Итак, две Эриды или одна, раздвоенная и в то же самое время единая: «дурная» и «благая» Эрида? И аналогичным образом, если за амнезией всегда должна слышаться амнистия, что тогда делать с этим необоримым созвучием, в котором от благозвучности до несозвучности всего один шаг? Наконец, если внимательно прислушаться к Эсхилу, даже Эвмениды, хотя и переименованные и почитаемые в качестве доброжелательных хранительниц города, по-прежнему остаются дочерьми Ночи, Эриниями – о чем в Афинах также свидетельствует эпиклеса[265]Semnaí, говорящая о почтении, укорененном в страхе – и одни и те же слова, в зависимости от того, высказывают их Эринии или от-сказывают (проклятие в одном случае, благопожелание в другом), вызывают ненависть и смерть или, наоборот, гражданский мир и плодородие земли, стад и женщин.
Придаем ли мы значение палинодии[266] Гесиода по поводу Эриды или нет, нам придется считаться с этой конститутивной двойственностью сил Ночи, тем более что мы склоняемся к мысли скорее об амбивалентной, нежели антитетичной Эриде – о подлинно двойственной Эриде, которая была бы одновременно и черной (мрачной, ужасной), и сущностно важной для жизни в городе.
На горизонте этого пути – урок амбивалентности для историка политического: зафиксировать регулярно повторяющиеся декларации, превращающие клятву в цемент гражданского мира, и в то же время прислушаться к проклятию, относящему hórkos к компетенции Ареса; расслышать приглушенный голос некой éris, что могла бы быть самой крепкой связью гражданского сообщества, и постараться понять, что то, что граждане – каждый за себя и все вместе – клянутся забыть, является как раз эхом этого голоса, возможно, куда более соблазняющим, чем те «злосчастья», к которым город хочет свести гражданскую войну.
Но самой сложной остается обратная задача – сложная для историка, чья озабоченность тем, чтобы удержать на дистанции совсем недавнее прошлое, привела его к Древней Греции как к самому далекому из всех прошлых: поскольку он слишком хорошо знает о том, что значат амнистии для национальной памяти, его самым первым желанием было бы не видеть в афинской амнистии 403 года ничего, кроме амнезии, и однако он должен будет сопротивляться, пускай и опираясь на одни лишь гипотезы, соблазну слишком упрощая наделить также и греков четкой и ясной оппозицией между «хорошей» амнистией и «плохой» амнезией.

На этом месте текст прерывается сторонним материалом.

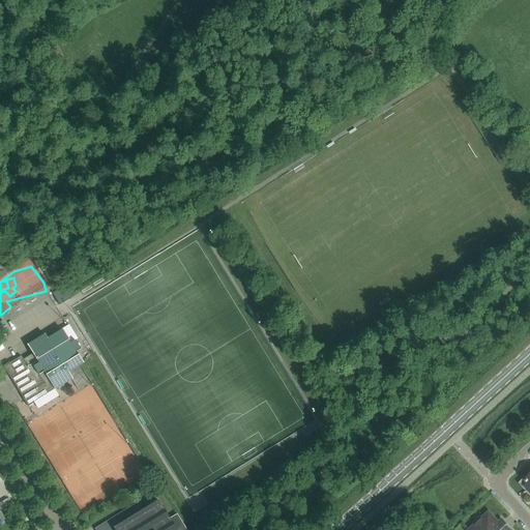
[(70,298),(63,288),(52,294),(59,305),(70,298)]
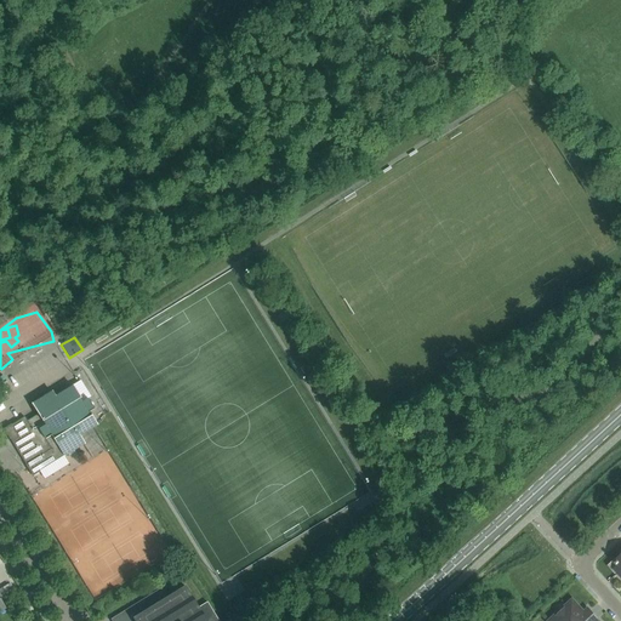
[(11,426),(4,431),(10,440),(11,440),(27,466),(26,466),(33,478),(40,473),(39,472),(64,457),(85,445),(80,438),(97,427),(90,414),(95,410),(89,400),(83,403),(73,387),(56,398),(52,393),(33,405),(35,411),(39,416),(28,422),(24,417),(12,426),(11,426)]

А пока что слово предоставляется Эриде.
Глава IVСвязь разделения[267]
Для обозначения мятежа, революции в городе, греки пользуются словом stásis, которое они производят от корня, как никакой другой вызывающего ассоциации с прочностью, постоянством, стабильностью. Как если бы stásis была для них неким институтом!
«Пусть между собой они обмениваются радостью, мысля в общей дружбе, и пусть ненавидят одним сердцем»: таковы пожелания, которые Эвмениды у Эсхила произносят ради благополучия Афин; получив отказ в своем иске против Ореста и убежденные политическим красноречием Афины, Эринии мести и крови приняли приглашение богини стать «метеками» в афинском городе, который они, отныне сделавшись доброжелательными, будут защищать как раз от того, что относится к их ведению, – от взаимоубийств или, в масштабе города, от гражданской войны.
Итак, слова Эвменид: «Молю, чтобы в этом городе никогда не гремела смута, ненасытная на зло»; «Пусть между собой они обмениваются радостью, мысля в общей дружбе, и пусть ненавидят одним сердцем»[268].
Чему вторит Платон в «Государстве» в своих поисках общности, которая бы связывала всех сограждан в единое целое: «А связует его общность удовольствия и скорби, когда чуть ли не все граждане одинаково радуются либо печалятся одному и тому же возникающему или гибнущему»[269].
О самом крепком развязывании
Итак, после греков дело кажется решенным: точно слаженное соединение каждого гражданина со всеми другими, политическая общность – это связь, образующая единство города. Это должна быть очень крепкая связь, ведь она является тем же, чем для несущей конструкции являются опоры: «это все равно как если бы удалили внутренние основы возведенного строителями здания… при ниспровержении древних оснований обваливается и все позднейшее великолепное здание»[270]. Это очень крепкая связь или очень прочная ткань, как в платоновском «Политике», одним словом, symplokē – нечто вроде совершенного сплетения. И необходимо день за днем связывать, стягивать, плести и налаживать гражданский мир, поскольку ему всегда угрожает разрыв: малейшее ослабление узла, малейшая прореха в ткани – и вот уже разверзается трещина, разделяющая город. Конец Единого, взрыв, возвращение к множественности: катастрофа. Поэтому, чтобы отбросить даже мысль о ней, будут еще сильнее крепить связь общности, – дабы не случилась распря (diaphorá), через которую проникают ненависть и stásis[271].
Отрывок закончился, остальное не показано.